__ASSIGNMENT__
The output is the lines below from the one with "ТОКИО, 24 августа." through the one with "внешнеполи­тический курс США в Азии в связи с", both included, printed exactly and with no other line.
─── RECORDS TO USE ───
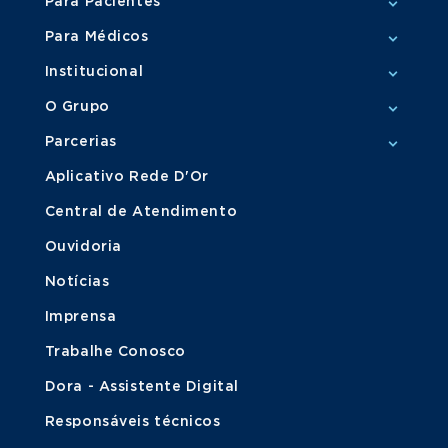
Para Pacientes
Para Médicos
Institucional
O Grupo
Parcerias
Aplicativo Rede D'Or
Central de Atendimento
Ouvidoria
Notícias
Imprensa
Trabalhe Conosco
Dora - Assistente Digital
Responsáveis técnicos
───
─── RECORDS TO USE ───
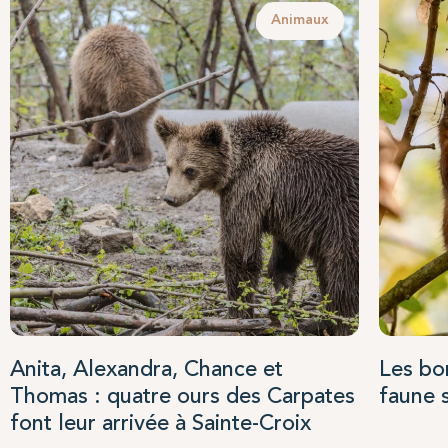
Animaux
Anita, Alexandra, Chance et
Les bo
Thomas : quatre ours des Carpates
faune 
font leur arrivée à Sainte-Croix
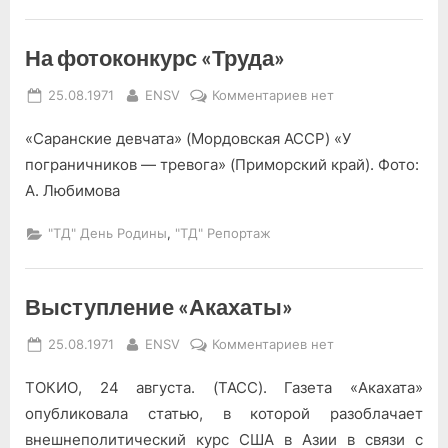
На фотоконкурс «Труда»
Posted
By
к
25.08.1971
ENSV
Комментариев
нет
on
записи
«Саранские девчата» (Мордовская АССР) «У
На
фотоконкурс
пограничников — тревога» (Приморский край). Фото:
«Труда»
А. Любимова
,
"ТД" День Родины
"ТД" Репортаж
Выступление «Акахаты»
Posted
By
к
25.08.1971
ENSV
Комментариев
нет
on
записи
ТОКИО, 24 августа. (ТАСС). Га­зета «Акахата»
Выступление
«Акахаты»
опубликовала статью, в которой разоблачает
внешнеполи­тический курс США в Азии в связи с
───
─── RECORDS TO USE ───
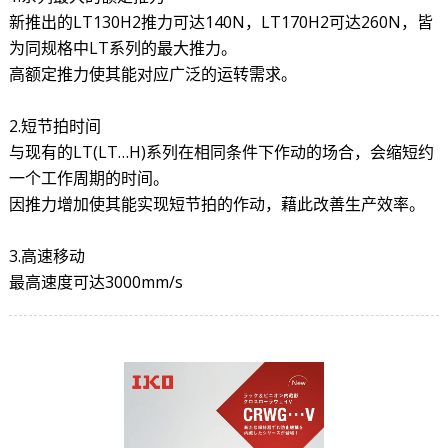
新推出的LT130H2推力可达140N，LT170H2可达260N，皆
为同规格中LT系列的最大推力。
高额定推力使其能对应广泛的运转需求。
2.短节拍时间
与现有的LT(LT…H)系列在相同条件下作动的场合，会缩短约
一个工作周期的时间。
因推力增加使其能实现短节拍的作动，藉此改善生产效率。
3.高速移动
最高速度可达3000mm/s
───
__RESPONSE AREA__
ТОКИО, 24 августа. (ТАСС). Га­зета «Акахата»
Выступление
«Акахаты»
опубликовала статью, в которой разоблачает
внешнеполи­тический курс США в Азии в связи с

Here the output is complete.